Washing my hands (multiple times) never felt so good.

Then we moved on to the remoulade sauce.

Easy. Just dump the ingredients in the blender.

Then the cactus salad, which had pickled cactus slices, corn, tomatoes, lime juice and such.

After a little break, Dave and I returned to the kitchen and I made my milk tart. (Disclaimer: all the pictures taken in the evening look a little weird–the lighting in the kitchen is strange, so I did the best I could to make the light look passable. )

Meanwhile, people munched on shrimp.

And then came the unveiling.

Torture. Pure torture, working with meat and spice all day long and knowing that unless you wanted to get all caveman and play Russian Roulette with a variety of bacteria, you had to forgo instant gratification.

Like butter.

Look at that juice.

And all that fat!

I just wanted to stick my face in it.
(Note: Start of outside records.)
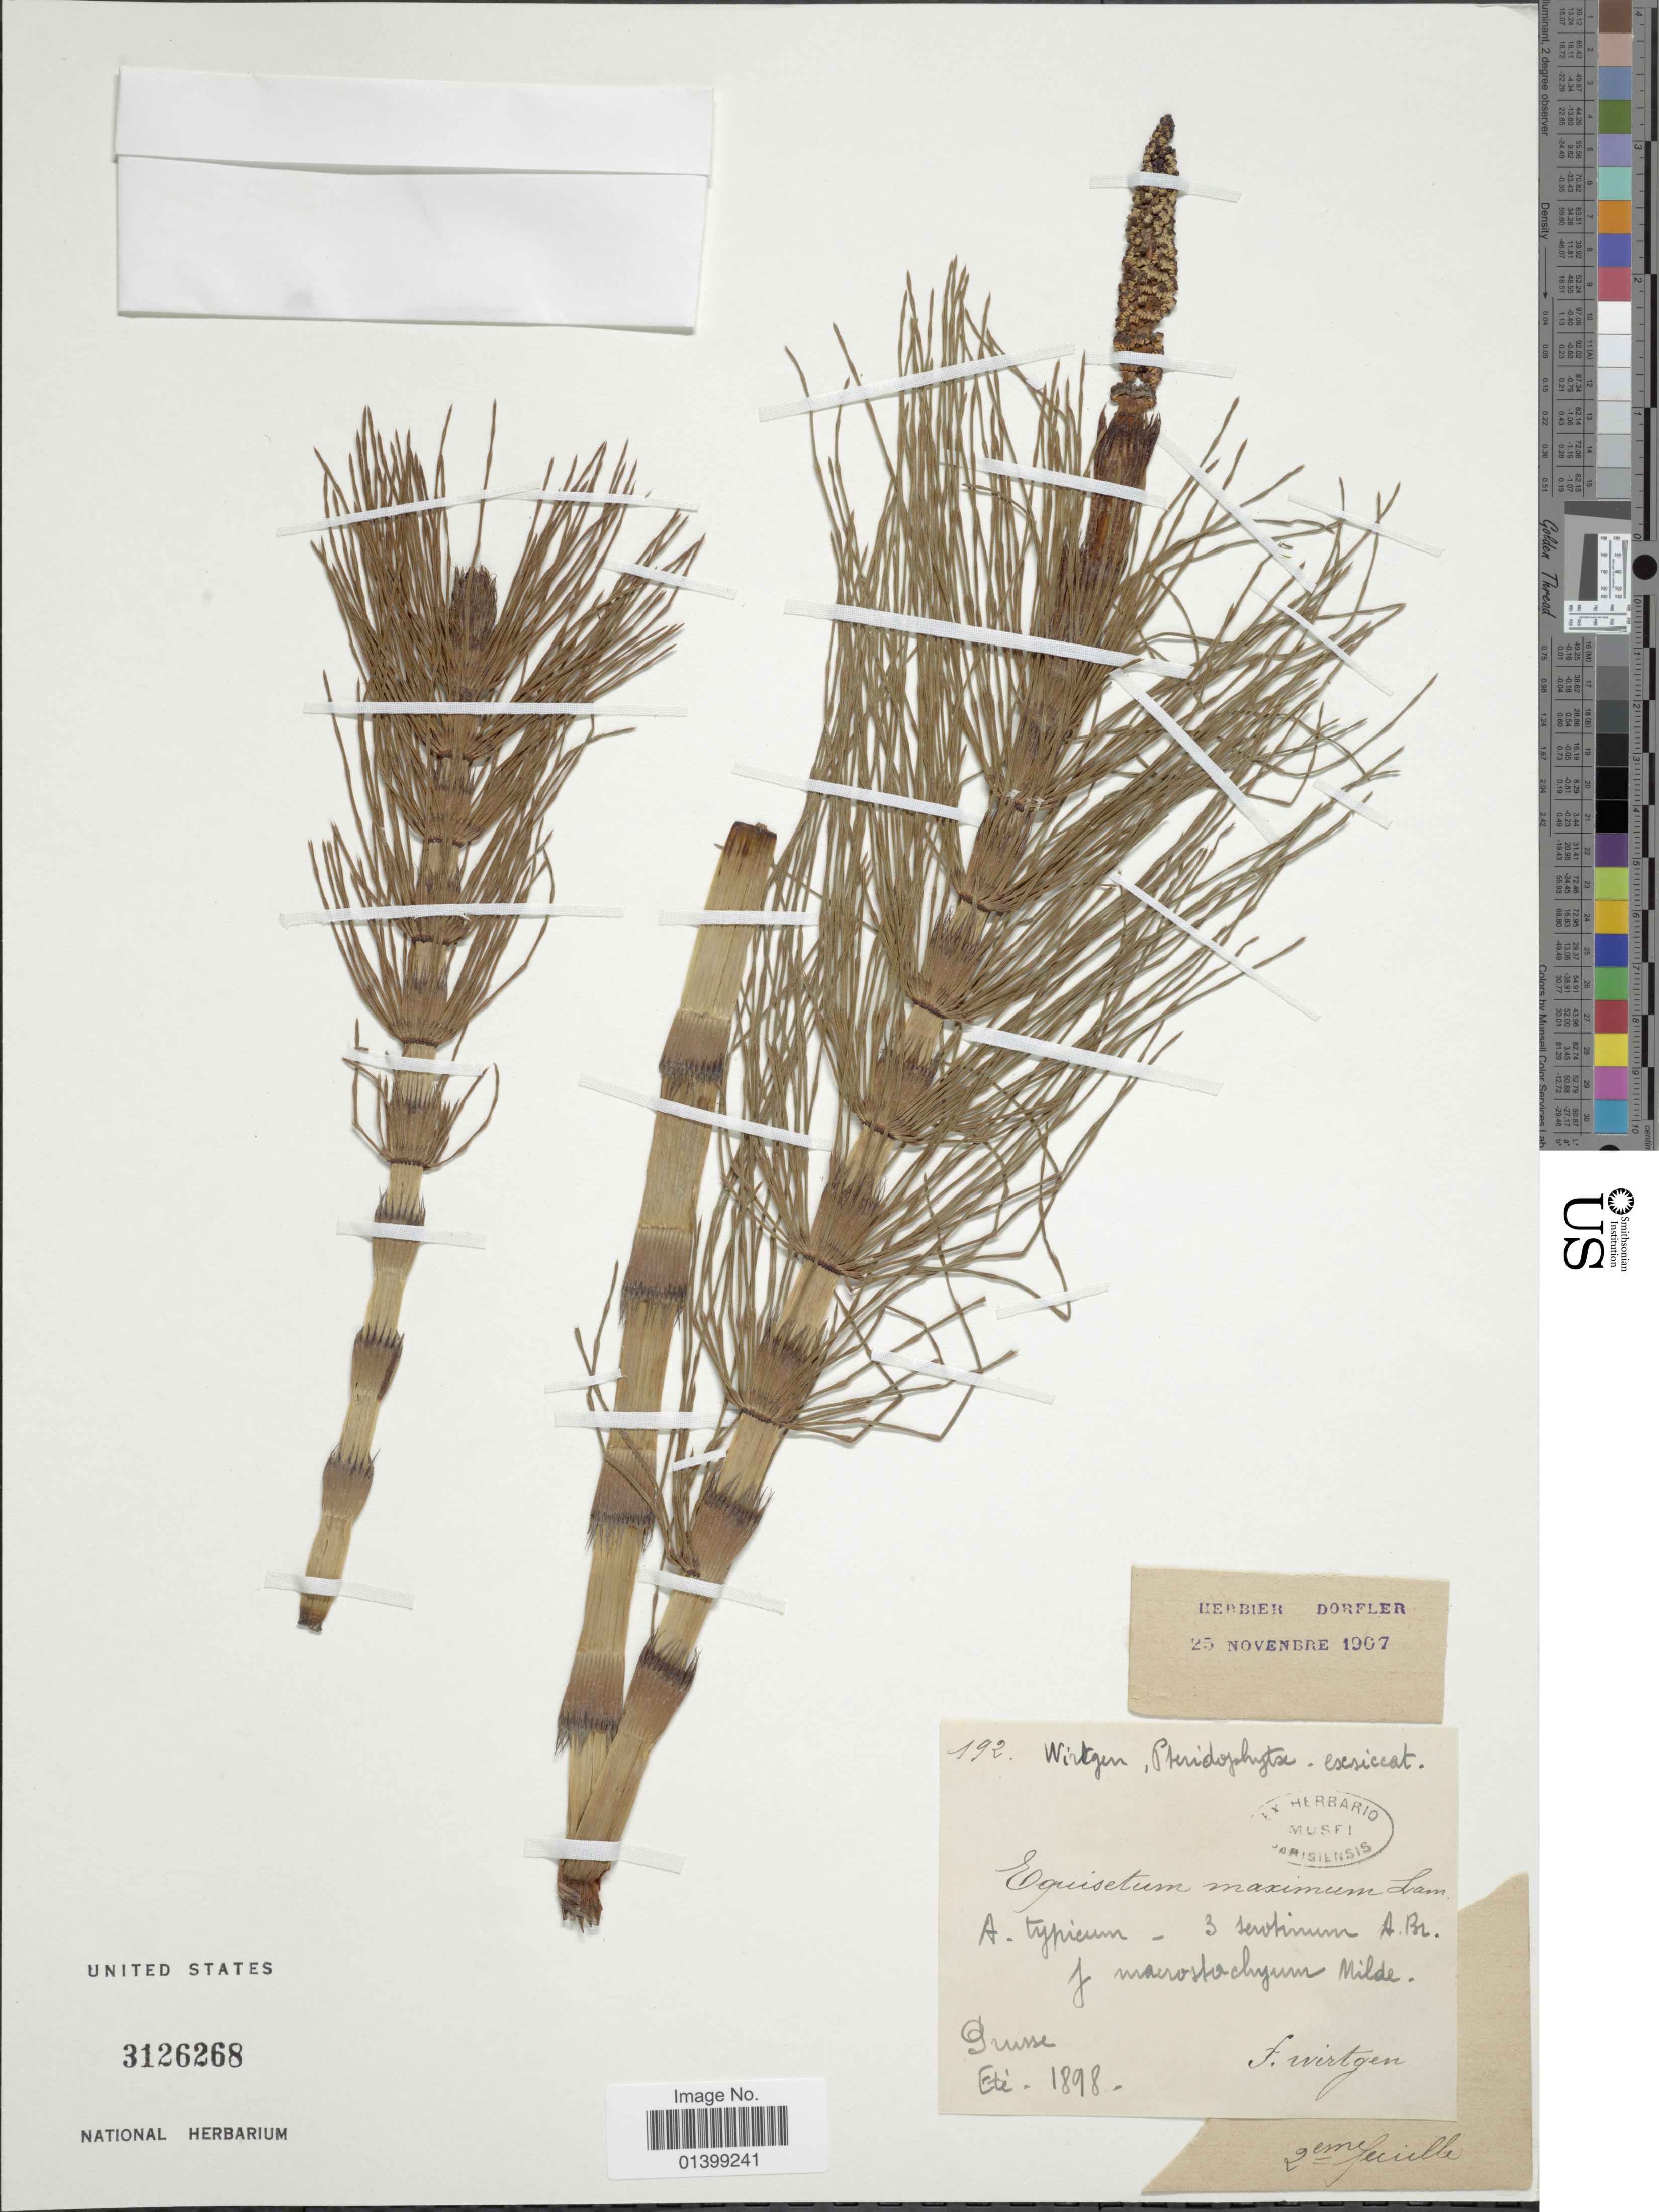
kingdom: Plantae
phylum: Tracheophyta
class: Polypodiopsida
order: Equisetales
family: Equisetaceae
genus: Equisetum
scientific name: Equisetum telmateia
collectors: F. Wirtgen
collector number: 192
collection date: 1898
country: Germany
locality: Pusse [interpreted]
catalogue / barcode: US 3126268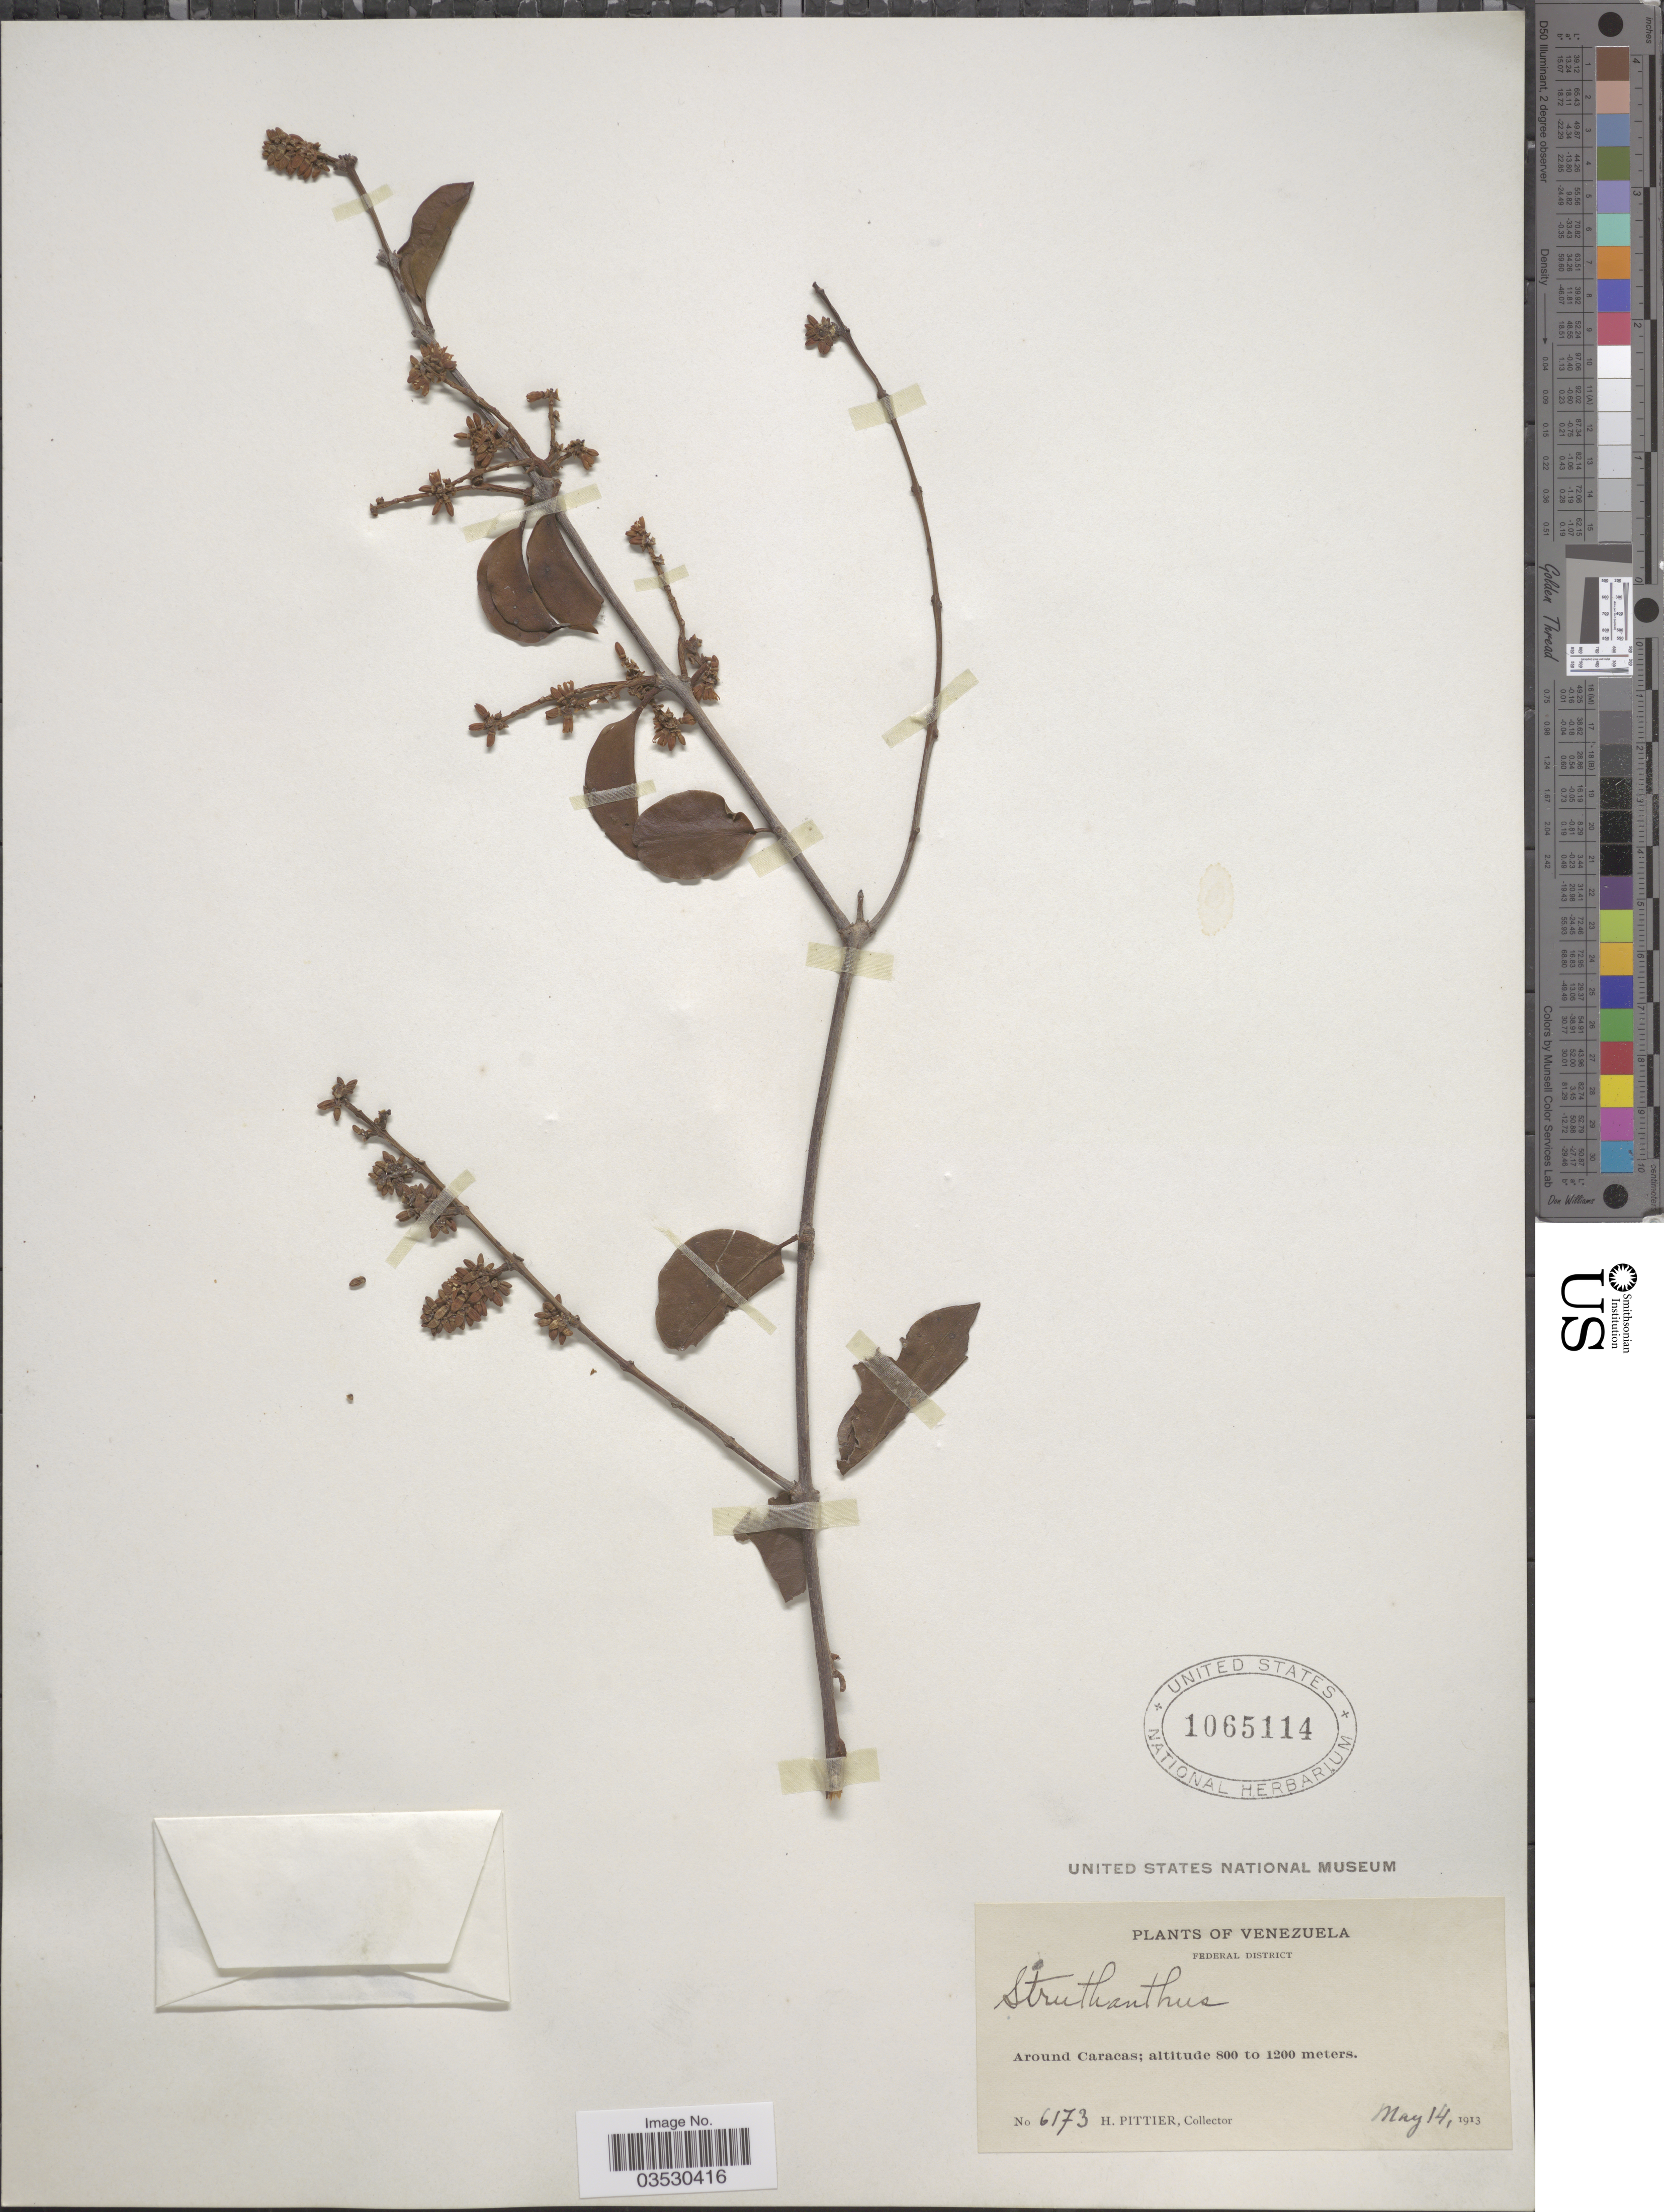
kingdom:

Taking pictures and getting that close before ingestion is masochism.

Next up was the chicken.

At last, it was time to feast. The table practically sagged beneath all that meat. One of the standouts was Dave’s barbeque sauce. I don’t think anyone would have objected if it had been served instead of the sangria. The secret? Coffee.

The brisket, true to my mother’s memory, was smoky, tender, juicy, and flavorful. It puts all other dry, stringy briskets to shame. Shame! I really enjoyed the texture of the chicken; it was so soft and moist, but I thought that the stuffing could have used some salt.

By dessert time, everyone had made good use of their canines and I had to cajole them into dessert. But I had anticipated this reluctance when I agonized over what dessert to make and thus selected the milk tart because it is much lighter than a cake or pie alternative. And it’s different.

And very tasty.

Eleven hours after Dave and I started, I and the other guests waddled home, having consumed our monthly quota of red meat and protein.

I guess I’ll just have to become a social smoker.

Dave’s Barbeque Sauce

Makes about 4 cups

1 tablespoon canola or corn oil
2 cups chopped onions
2 to 3 minced fresh jalapenos
2 to 3 minced fresh serranos (or less if you don’t want the heat)
8 garlic cloves, minced
1 cup ketchup
¾ cup Worcestershire sauce
¾ cup strong black coffee
1/3 cup unsulphured dark molasses
¼ cup cider vinegar
¼ cup fresh lemon juice
¼ cup chili powder
2 tablespoons prepared yellow mustard
1 ½ teaspoons ground cumin
1 ½ teaspoons salt

In saucepan, warm oil over medium heat. Add onions, chiles, and garlic, and sauté over medium heat until everything is softened. Mix in the remaining ingredients and bring the sauce to a simmer. Cover and cook 35-40 minutes. Allow sauce to cool briefly.

Strain the sauce and puree the solids in a food processor. Return pureed mix to the sauce, stirring thoroughly. Refrigerate the sauce overnight to allow the flavors to meld.

Use the sauce warm or chilled, or just drink it out of a jug.